* About this exercise
According to the review of Defining Deviance, how were inmates at Geneva separated?

* Exercise text
While standing as an important text in the field, Defining Deviance raises a few issues that warrant further investigation. I was interested in the brief discussion of girls' sexuality while living in these institutions, as Rembis describes girls developing sexual relationships with peers, which were punished but not considered homosexual, as it was "love notes, messages, and trinkets" that were exchanged (103). I was interested in hearing more about these relationships and how they were treated as abnormal and/or why they were ignored. Relatedly, Rembis makes mention of "troubling" relationships that young, white women had with African-American girls. At Geneva, inmates were segregated by race, and Rembis observes that these young, African-American women "rarely attracted the attention of resident experts" (103), though it was not clear why this was the case. It seems that Rembis' focus on young, white women again ignores the segregated population. More broadly, his only look at non-whites relies on how black girls had intimate relationships with white girls. Other scholars might further explore how race matters in determining and treating feeblemindedness during the historical period Rembis explores.
Defining Deviance serves as a successful look into an overlooked past of American history and disability studies. Rembis offers his reader a strong piece of research full of insight into how disability is socially and historically constructed. Gender and class are at the forefront of his study, which illustrates the ways these identities affect definitions of "normalcy" and abhorrent behavior. Defining Deviance works as a way into discussions about how we define disability, its constructs, and its "treatments."

* Data supplied

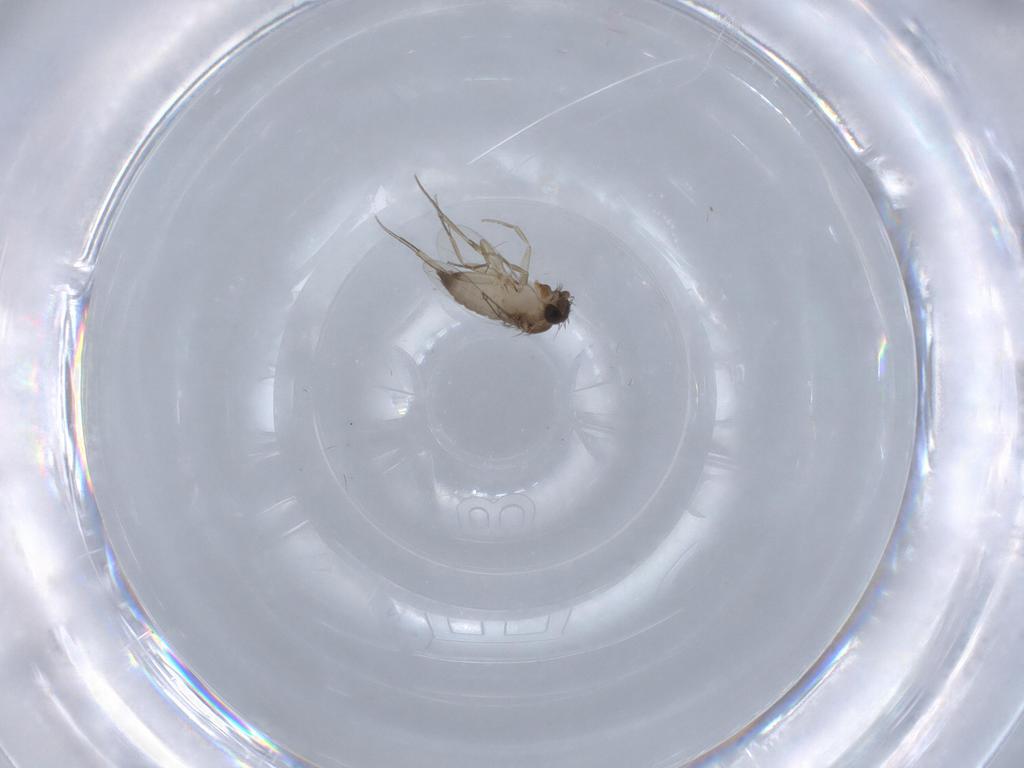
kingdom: Animalia
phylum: Arthropoda
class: Insecta
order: Diptera
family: Phoridae
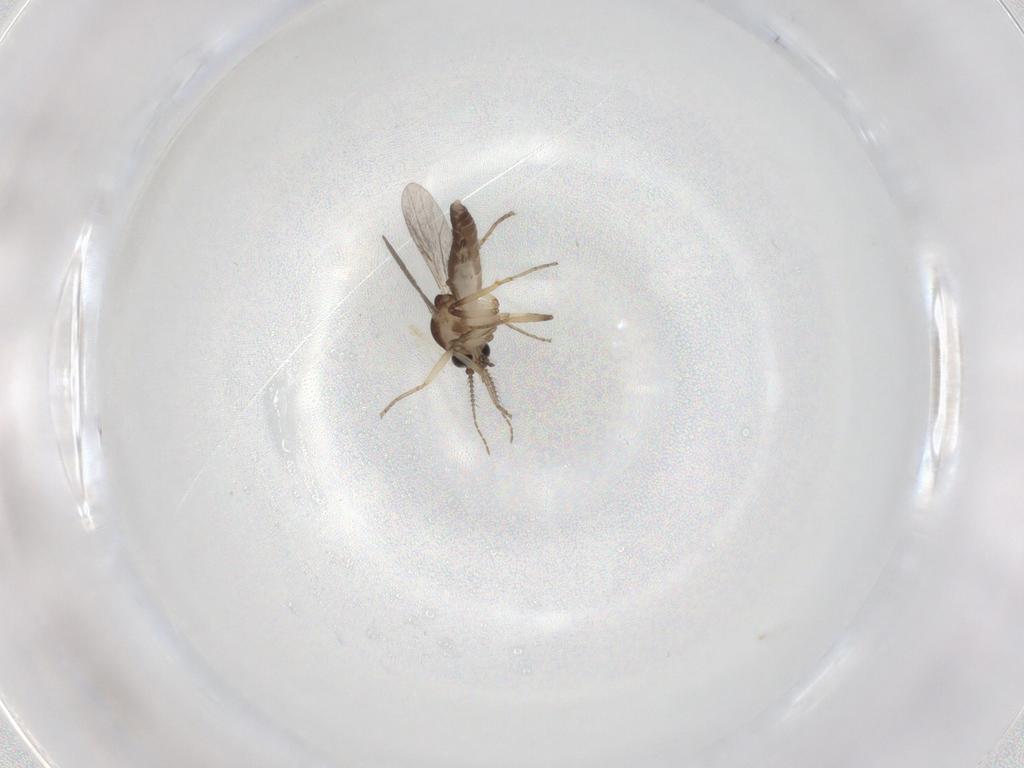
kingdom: Animalia
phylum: Arthropoda
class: Insecta
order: Diptera
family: Ceratopogonidae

* Answer space
By race.